Democracy, spiral staircases, roasted-meat-filled pita bread with tzatziki sauce, and Homer. The Greeks are certainly not short on gifts provided to the world at large. But let’s focus our attention on last of the list, the “Blind Bard,” or “Father of Western Literature,” Homer.
Bro wrote two books (The Iliad and The Odyssey) and is totes the greatest of the Greek epic poets. Not bad for a two book career. I say “wrote” but it’s more like “created” since the stories were never actually written down on papyrus until after Homer’s time. Homer would travel from town to town reciting from memory the roughly 15,000 line epic (The Iliad) which was then memorized by others until someone thought to actually write it down. In fact, some actually suggest that the Greek script was developed in such a way just to capture some of the nuances in Homer’s verse. Homer was such a big deal that he even had cults and shrines devoted to him in which they made sacrifices in his name. What’s up now J.K. Rowling?
Now, In the course of a 15,000 line poem that had to be committed to memory, I’m sure you will forgive Homer if he didn’t want to make it even longer by fleshing out the backstory of some of the main characters. Don’t worry, Madeline Miller’s Homeric reimagining, The Song of Achilles, has got you covered. You might think it would be quite presumptuous for a first time novelist to take liberties with one of the greatest stories ever conceived, but she really delivers. She also really knows her stuff. She has a BA and MA from Brown University in Classics and has studied at the Yale School of Drama where she focuses on adapting classical texts into modern form. In short, she is the perfect person to write this book.
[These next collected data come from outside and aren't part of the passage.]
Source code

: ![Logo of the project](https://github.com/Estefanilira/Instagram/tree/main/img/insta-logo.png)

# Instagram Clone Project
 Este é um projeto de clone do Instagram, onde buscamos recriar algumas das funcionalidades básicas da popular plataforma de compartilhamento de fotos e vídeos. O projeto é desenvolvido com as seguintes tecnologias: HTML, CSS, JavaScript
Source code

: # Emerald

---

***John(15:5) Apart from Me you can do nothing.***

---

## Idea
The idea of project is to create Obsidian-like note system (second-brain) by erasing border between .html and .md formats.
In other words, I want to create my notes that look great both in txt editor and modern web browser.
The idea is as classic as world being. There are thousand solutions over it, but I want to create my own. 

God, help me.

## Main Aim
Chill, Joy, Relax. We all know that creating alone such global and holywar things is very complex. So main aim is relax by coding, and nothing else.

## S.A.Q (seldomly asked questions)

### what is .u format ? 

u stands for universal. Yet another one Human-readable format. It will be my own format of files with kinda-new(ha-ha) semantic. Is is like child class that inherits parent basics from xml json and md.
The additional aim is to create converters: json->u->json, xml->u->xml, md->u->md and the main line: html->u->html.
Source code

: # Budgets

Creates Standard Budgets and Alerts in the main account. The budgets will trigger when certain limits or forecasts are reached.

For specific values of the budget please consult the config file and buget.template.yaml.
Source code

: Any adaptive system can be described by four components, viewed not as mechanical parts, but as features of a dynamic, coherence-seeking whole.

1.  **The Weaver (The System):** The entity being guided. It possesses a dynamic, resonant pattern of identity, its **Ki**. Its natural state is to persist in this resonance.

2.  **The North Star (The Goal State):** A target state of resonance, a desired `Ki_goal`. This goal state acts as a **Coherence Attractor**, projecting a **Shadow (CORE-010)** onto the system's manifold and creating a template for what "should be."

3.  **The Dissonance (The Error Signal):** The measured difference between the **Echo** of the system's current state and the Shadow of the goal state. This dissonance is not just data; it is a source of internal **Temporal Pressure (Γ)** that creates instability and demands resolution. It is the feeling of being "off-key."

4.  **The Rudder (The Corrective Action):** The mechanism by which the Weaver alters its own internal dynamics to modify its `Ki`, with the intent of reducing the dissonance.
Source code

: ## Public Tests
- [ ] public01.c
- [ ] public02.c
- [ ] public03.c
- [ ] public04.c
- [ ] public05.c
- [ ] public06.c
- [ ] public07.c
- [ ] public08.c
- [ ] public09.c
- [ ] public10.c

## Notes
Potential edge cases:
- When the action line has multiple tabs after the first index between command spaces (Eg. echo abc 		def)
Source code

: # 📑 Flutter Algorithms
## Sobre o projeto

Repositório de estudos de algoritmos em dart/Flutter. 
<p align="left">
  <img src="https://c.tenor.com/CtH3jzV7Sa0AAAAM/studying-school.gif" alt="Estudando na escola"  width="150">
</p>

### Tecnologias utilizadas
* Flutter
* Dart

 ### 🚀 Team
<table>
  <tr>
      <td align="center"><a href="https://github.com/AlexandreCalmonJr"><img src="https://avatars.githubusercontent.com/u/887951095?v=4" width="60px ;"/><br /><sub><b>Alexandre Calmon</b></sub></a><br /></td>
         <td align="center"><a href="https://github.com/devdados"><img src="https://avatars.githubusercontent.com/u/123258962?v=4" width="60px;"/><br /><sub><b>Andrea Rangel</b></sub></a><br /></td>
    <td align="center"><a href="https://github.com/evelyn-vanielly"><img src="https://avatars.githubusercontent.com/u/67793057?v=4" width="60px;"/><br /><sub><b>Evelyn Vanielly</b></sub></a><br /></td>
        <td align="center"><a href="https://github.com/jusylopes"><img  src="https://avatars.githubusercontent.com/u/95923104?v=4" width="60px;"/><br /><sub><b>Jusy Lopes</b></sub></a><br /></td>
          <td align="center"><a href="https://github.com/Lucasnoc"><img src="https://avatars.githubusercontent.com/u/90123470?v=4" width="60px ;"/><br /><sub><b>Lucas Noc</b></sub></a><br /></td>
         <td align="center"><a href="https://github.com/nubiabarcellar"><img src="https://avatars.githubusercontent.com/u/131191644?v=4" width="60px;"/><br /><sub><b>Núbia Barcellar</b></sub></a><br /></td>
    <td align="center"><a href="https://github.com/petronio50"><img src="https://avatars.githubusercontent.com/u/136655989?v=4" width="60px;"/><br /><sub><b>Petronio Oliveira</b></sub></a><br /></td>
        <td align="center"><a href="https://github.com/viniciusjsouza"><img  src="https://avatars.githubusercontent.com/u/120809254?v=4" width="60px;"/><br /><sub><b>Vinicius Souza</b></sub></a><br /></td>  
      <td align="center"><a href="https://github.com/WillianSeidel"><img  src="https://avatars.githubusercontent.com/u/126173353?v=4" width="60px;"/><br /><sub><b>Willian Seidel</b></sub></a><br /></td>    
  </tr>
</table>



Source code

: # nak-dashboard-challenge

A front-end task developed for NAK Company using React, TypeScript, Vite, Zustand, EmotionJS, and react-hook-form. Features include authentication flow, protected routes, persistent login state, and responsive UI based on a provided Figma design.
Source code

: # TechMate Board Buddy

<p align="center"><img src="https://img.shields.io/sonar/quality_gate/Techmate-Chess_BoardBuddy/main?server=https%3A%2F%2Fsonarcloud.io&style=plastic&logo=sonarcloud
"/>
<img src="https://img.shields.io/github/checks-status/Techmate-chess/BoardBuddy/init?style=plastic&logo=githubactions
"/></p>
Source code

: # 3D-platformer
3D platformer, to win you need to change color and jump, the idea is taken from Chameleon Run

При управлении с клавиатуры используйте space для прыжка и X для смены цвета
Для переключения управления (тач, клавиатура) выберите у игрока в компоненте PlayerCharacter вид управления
Song of Achilles focuses on The Iliad’s Achilles and Patroclus, and more importantly, the relationship between them. The awkward and plain looking Patroclus is exiled as a child to a neighboring land where he is raised by the father of the strong, handsome, half-god Achilles. This unlikely pair turn out to be the closest of companions and, in Madeline Miller’s modernized telling, lovers. Achilles is the unstoppable force leading his Myrmidons to war against the Trojan’s in a 10-year epic battle. But it is Patroclus who is the star of the book as he ends up being the true hero tragically redeeming the prideful Achilles.
This was a great read that really brings The Iliad back to the forefront for modern readers. Miller’s story of Patroclus and Achilles is one of jealousy, fear, compassion, romance, and true friendship and is timeless. In the end, Patroclus reminds us of the words of David Bowie, that even the most unlikely of us can be gyros (or heroes I guess), if just for one day.